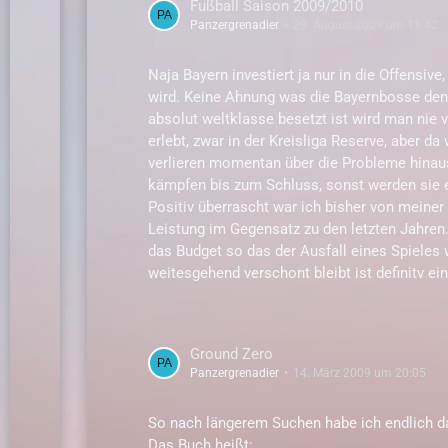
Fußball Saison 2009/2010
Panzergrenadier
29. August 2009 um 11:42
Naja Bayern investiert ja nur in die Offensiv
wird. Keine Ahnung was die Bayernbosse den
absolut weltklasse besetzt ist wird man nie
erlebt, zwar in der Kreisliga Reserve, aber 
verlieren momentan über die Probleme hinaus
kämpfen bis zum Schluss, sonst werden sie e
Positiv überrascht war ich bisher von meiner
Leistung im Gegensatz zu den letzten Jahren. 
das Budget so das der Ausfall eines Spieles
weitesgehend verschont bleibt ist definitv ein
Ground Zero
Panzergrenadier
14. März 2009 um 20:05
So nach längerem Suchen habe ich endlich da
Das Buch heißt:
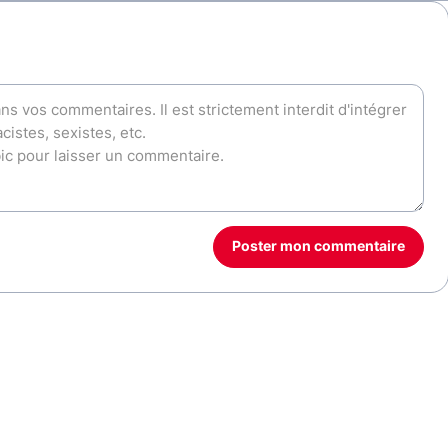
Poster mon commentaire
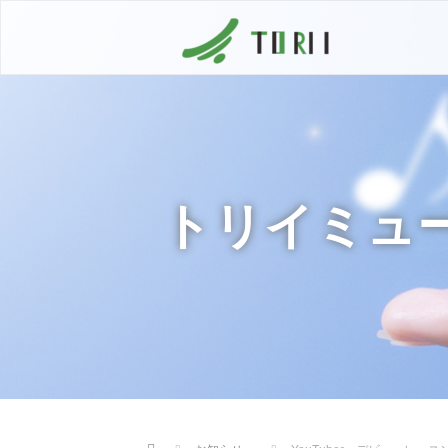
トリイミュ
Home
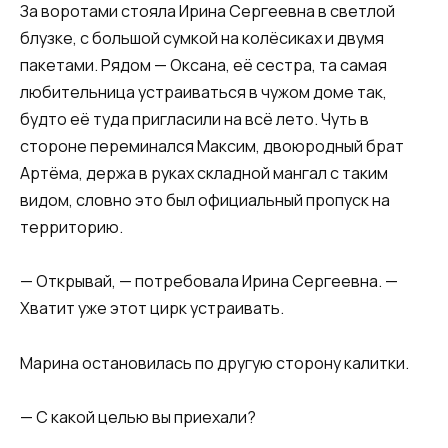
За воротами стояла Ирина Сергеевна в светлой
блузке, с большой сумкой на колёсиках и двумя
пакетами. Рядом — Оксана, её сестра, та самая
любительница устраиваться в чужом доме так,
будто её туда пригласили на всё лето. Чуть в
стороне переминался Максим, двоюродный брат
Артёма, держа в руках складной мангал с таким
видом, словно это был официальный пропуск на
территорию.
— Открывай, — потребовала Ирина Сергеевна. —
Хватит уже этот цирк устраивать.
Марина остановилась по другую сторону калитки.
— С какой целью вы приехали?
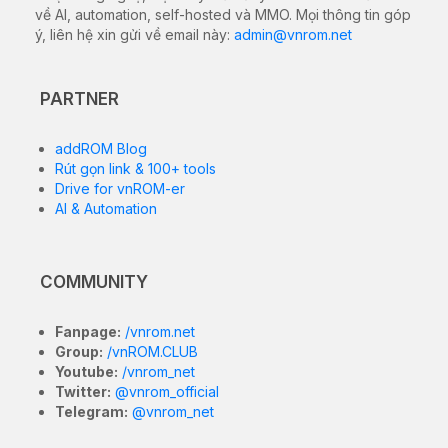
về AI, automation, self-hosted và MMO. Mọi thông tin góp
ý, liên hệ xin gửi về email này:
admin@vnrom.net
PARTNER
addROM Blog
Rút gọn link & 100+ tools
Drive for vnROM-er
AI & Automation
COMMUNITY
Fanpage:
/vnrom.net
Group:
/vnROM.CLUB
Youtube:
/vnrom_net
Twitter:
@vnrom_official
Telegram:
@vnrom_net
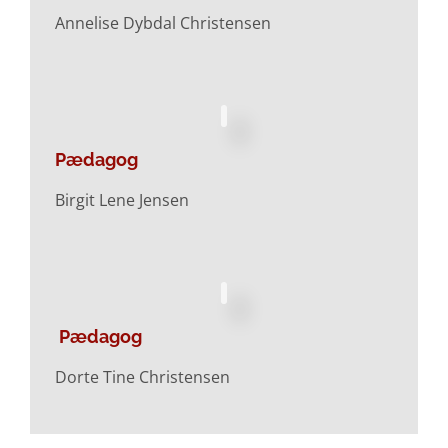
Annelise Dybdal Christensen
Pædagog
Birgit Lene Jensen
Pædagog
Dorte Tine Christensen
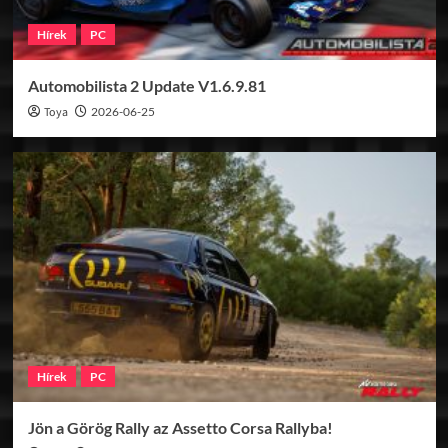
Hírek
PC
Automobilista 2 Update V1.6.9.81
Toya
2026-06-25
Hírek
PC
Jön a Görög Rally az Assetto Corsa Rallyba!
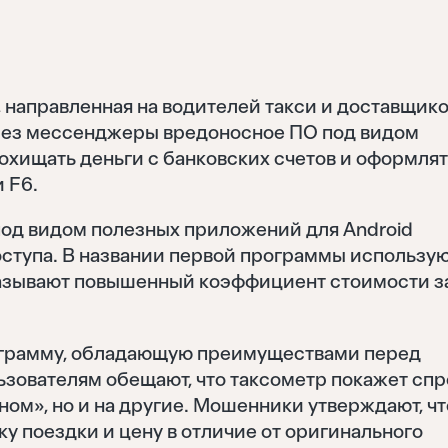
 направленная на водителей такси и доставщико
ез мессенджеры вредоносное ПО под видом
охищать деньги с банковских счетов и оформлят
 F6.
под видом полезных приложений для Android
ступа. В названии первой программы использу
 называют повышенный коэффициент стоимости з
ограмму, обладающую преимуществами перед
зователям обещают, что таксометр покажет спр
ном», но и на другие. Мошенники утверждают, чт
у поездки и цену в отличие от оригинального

• • • • • • •

* _Exercise_: Copy the text of every record above, line for line, and leave the pictures out of your answer.

* _Finished exercise_:
Fußball Saison 2009/2010
Panzergrenadier
29. August 2009 um 11:42
Naja Bayern investiert ja nur in die Offensiv
wird. Keine Ahnung was die Bayernbosse den
absolut weltklasse besetzt ist wird man nie
erlebt, zwar in der Kreisliga Reserve, aber 
verlieren momentan über die Probleme hinaus
kämpfen bis zum Schluss, sonst werden sie e
Positiv überrascht war ich bisher von meiner
Leistung im Gegensatz zu den letzten Jahren. 
das Budget so das der Ausfall eines Spieles
weitesgehend verschont bleibt ist definitv ein
Ground Zero
Panzergrenadier
14. März 2009 um 20:05
So nach längerem Suchen habe ich endlich da
Das Buch heißt:
Poster mon commentaire
トリイミュ
Home
За воротами стояла Ирина Сергеевна в светлой
блузке, с большой сумкой на колёсиках и двумя
пакетами. Рядом — Оксана, её сестра, та самая
любительница устраиваться в чужом доме так,
будто её туда пригласили на всё лето. Чуть в
стороне переминался Максим, двоюродный брат
Артёма, держа в руках складной мангал с таким
видом, словно это был официальный пропуск на
территорию.
— Открывай, — потребовала Ирина Сергеевна. —
Хватит уже этот цирк устраивать.
Марина остановилась по другую сторону калитки.
— С какой целью вы приехали?
về AI, automation, self-hosted và MMO. Mọi thông tin góp
ý, liên hệ xin gửi về email này:
admin@vnrom.net
PARTNER
addROM Blog
Rút gọn link & 100+ tools
Drive for vnROM-er
AI & Automation
COMMUNITY
Fanpage:
/vnrom.net
Group:
/vnROM.CLUB
Youtube:
/vnrom_net
Twitter:
@vnrom_official
Telegram:
@vnrom_net
Annelise Dybdal Christensen
Pædagog
Birgit Lene Jensen
Pædagog
Dorte Tine Christensen
Hírek
PC
Automobilista 2 Update V1.6.9.81
Toya
2026-06-25
Hírek
PC
Jön a Görög Rally az Assetto Corsa Rallyba!
 направленная на водителей такси и доставщико
ез мессенджеры вредоносное ПО под видом
охищать деньги с банковских счетов и оформлят
 F6.
под видом полезных приложений для Android
ступа. В названии первой программы использу
 называют повышенный коэффициент стоимости з
ограмму, обладающую преимуществами перед
зователям обещают, что таксометр покажет спр
ном», но и на другие. Мошенники утверждают, чт
у поездки и цену в отличие от оригинального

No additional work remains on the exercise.